I'm sitting in the back room staring at a com­puter screen full of blank white pixels. At the other end of the house, my mother and brother are watching Monsters University. Our house is a small one, so I can hear the cheers, the screams, the fanfares, the obligatorily mopey three-quarters-of- the-way-through-the-story soundtrack.

It occurs to me that this might actually offer a small glimpse of what college is like, so I take a moment to pray that my higher educa­tion experience will involve considerably fewer "spro­ing" sound effects.

I stretch my arms, then begin racking my brain for ideas.

It's only eight-fifteen, and my eyelids are already drooping, although I sup­pose that's not necessarily a bad thing tonight. Being tired going to bed means I'll spend less time falling asleep and more time actu­ally catching forty winks, which means I'll wake up tomorrow morning rested and perky, ready to take on the world, with the understanding that "the world" consists mainly of small groups of students from a handful of area high schools.
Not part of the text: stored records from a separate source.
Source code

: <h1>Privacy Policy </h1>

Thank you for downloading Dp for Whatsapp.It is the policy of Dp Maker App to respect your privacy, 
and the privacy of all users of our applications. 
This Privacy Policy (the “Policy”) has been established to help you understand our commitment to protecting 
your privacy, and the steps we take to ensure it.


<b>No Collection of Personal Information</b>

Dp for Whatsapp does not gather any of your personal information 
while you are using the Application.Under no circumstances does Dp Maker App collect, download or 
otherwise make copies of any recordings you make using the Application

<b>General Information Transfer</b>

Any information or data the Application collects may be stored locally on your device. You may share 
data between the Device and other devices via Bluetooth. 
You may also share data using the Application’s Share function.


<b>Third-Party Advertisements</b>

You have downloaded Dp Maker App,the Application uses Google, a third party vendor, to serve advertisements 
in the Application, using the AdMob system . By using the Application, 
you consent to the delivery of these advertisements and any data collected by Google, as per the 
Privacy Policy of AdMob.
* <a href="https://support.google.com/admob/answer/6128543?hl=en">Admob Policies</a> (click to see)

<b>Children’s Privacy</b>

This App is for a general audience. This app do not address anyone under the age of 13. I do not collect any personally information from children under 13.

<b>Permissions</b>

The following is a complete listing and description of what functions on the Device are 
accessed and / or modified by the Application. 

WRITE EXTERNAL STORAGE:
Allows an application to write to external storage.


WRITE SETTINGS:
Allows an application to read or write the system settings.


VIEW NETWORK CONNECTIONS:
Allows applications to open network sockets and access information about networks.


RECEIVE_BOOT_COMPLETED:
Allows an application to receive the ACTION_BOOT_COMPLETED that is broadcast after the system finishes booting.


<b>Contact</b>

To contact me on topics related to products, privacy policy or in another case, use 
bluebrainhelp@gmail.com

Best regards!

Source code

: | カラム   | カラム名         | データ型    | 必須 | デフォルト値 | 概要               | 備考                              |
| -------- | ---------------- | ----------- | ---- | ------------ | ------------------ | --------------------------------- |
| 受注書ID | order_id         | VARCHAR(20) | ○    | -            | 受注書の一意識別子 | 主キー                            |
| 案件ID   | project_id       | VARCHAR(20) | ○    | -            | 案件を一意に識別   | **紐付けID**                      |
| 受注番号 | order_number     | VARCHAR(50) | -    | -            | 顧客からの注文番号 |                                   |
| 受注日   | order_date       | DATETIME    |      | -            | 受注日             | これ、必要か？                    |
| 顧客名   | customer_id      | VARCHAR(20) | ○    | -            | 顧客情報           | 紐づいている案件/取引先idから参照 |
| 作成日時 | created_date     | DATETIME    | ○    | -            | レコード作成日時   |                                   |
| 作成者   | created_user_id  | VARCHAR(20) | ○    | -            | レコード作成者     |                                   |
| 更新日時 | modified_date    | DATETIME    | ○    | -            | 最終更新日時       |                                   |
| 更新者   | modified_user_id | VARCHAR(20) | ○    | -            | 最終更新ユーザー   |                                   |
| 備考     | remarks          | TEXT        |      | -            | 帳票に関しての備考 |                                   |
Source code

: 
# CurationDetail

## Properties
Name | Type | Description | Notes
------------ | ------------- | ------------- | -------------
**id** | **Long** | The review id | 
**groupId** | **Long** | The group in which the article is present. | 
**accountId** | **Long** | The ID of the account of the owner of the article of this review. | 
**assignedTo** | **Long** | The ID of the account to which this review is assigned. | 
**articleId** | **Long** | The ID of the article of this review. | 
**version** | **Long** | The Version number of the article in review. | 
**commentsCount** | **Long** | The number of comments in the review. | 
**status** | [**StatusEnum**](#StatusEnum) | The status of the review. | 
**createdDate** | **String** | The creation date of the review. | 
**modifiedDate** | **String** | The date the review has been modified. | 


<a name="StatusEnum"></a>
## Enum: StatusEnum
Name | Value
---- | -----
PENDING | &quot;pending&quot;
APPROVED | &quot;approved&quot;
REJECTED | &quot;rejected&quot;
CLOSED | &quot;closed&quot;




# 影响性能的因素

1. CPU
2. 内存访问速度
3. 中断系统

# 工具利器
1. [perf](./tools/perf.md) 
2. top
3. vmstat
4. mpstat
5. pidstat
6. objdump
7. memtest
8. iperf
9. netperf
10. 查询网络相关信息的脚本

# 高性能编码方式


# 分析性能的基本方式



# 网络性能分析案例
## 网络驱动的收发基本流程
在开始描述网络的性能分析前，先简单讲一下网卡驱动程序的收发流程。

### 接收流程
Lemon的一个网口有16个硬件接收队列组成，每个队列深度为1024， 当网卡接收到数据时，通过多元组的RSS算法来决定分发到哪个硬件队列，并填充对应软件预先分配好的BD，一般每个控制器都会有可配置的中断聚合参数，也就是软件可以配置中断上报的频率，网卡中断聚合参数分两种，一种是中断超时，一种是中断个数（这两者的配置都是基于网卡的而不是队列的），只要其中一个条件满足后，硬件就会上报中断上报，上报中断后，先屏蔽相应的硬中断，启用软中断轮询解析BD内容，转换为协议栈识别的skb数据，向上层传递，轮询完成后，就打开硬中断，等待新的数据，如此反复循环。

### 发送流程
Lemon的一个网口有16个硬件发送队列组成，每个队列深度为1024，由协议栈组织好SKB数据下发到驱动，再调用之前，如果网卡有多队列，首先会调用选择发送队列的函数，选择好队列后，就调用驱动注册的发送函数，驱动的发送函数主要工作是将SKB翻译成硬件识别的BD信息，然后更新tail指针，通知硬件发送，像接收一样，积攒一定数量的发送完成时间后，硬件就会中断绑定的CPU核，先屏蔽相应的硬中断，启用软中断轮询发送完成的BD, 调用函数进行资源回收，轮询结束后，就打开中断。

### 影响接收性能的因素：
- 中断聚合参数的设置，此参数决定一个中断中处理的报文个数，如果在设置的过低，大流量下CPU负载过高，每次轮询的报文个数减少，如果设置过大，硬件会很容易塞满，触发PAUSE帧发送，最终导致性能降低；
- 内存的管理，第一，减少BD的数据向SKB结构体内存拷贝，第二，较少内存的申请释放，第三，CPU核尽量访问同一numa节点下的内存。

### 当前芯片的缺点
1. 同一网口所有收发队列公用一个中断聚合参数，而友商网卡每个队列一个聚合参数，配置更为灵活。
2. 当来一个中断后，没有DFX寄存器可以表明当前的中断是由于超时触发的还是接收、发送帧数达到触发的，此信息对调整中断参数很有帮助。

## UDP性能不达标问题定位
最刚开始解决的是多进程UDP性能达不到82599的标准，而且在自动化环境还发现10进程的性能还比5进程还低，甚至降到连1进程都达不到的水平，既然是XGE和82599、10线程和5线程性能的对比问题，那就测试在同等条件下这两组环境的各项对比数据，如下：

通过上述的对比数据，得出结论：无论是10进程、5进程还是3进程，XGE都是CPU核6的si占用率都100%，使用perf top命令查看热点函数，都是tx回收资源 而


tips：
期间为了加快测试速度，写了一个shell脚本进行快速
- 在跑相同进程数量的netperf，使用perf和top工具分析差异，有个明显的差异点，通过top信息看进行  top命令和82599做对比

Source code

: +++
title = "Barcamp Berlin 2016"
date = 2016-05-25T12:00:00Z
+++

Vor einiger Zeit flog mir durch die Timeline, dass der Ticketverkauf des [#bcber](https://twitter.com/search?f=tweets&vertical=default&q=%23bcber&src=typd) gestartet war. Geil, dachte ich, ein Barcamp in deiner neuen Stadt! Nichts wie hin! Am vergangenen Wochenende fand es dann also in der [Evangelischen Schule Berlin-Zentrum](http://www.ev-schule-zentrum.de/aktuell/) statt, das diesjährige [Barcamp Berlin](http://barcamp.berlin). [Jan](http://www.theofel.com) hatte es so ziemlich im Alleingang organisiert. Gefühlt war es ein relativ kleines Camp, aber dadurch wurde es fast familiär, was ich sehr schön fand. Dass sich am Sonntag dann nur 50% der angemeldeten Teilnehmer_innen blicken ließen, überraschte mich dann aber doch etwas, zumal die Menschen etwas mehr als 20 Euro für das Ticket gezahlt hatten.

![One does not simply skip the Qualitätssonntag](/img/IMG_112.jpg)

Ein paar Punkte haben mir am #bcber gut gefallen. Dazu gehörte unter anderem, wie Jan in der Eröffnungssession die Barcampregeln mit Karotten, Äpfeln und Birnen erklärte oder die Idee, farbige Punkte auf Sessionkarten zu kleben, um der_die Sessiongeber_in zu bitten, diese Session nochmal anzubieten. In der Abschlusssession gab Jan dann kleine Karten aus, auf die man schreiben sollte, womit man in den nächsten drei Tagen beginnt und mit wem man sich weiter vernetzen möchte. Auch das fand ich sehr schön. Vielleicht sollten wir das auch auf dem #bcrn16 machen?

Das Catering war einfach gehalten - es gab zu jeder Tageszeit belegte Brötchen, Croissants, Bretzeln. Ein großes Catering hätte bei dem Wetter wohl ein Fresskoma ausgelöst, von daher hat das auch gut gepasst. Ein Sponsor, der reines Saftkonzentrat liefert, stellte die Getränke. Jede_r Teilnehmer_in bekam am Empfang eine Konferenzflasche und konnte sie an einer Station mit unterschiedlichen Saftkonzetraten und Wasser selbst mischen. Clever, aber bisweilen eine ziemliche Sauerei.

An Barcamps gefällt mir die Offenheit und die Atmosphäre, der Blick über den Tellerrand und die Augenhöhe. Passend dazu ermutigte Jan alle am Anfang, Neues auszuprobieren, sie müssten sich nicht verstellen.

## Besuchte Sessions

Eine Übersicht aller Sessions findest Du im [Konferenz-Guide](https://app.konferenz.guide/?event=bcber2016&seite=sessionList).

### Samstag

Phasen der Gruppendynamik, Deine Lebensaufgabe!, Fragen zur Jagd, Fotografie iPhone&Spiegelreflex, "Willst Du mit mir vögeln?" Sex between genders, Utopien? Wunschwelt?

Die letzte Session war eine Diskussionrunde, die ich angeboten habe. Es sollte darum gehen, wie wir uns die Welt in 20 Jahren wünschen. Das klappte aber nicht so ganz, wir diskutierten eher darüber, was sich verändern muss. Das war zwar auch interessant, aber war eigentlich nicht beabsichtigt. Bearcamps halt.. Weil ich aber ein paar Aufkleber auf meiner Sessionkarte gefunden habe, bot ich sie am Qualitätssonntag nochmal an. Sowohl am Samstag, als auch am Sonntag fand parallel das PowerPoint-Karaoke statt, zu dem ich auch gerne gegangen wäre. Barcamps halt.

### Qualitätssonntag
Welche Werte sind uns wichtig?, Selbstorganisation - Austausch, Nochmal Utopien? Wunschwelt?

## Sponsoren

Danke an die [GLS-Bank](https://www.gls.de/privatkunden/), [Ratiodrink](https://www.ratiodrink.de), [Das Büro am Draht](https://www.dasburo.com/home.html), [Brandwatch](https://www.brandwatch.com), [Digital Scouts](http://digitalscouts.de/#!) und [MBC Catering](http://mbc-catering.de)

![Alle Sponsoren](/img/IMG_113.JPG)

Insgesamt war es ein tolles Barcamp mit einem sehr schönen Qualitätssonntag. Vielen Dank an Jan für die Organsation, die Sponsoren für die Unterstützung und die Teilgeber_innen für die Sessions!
Tomorrow (at least to­day's tomorrow, as by the time you get this paper, tomorrow will look a lot more like the day before the day before yesterday) is Knowledge Bowl Region­als, which I am incredibly excited for. It's the first Knowledge Bowl meet of the entire year that actually counts for something - the top two teams advance to State, others end their season - and my team's ready to kick some serious hypothalamus.

But that's tomorrow. This is tonight, and my in­ner wellspring of ideas did not get the "column is due by Monday at eight A.M." memo. I'm chewing on a blue paperclip, flipping it around with my tongue, as though this will somehow snap me into the proper columnist mentality.

Not working.

I hear jazz music com­ing from the living room - still the movie, I presume.

The creative part of my brain has already hit the sack. This time tomorrow, my entire brain will have done likewise. Knowledge Bowl meets are a bit like running a marathon with your cranium, after which point said cranium loves nothing more than to call it a day and punch out early. One of my teammates is fond of saying that his post-meet thought process is limited to "tree = pretty, fire = bad". (And he's usu­ally the most coherent one.)

Yup, that'll be me on Monday afternoon, and that's why I finished my fourth-period notes a day early, because my cranium will be in no shape to as­sess either the bearing of Progressive philosophy on Woodrow Wilson's Four­teen Points or the sociopo­litical implications of the Sacco-Vinzetti appeal. As a matter of fact, I'll probably be hard-pressed to assess the location of the nose on my face.

And - what's this you say? I've ranted so long I only have half an inch of column space left? Jeepers, it's nine o'clock! Why am I still up? On that note, why are you still up? I would've fallen asleep right around paragraph 4. Say, if you're brain's sturdy enough to make it this far, you oughta turn out for Knowledge Bowl next year!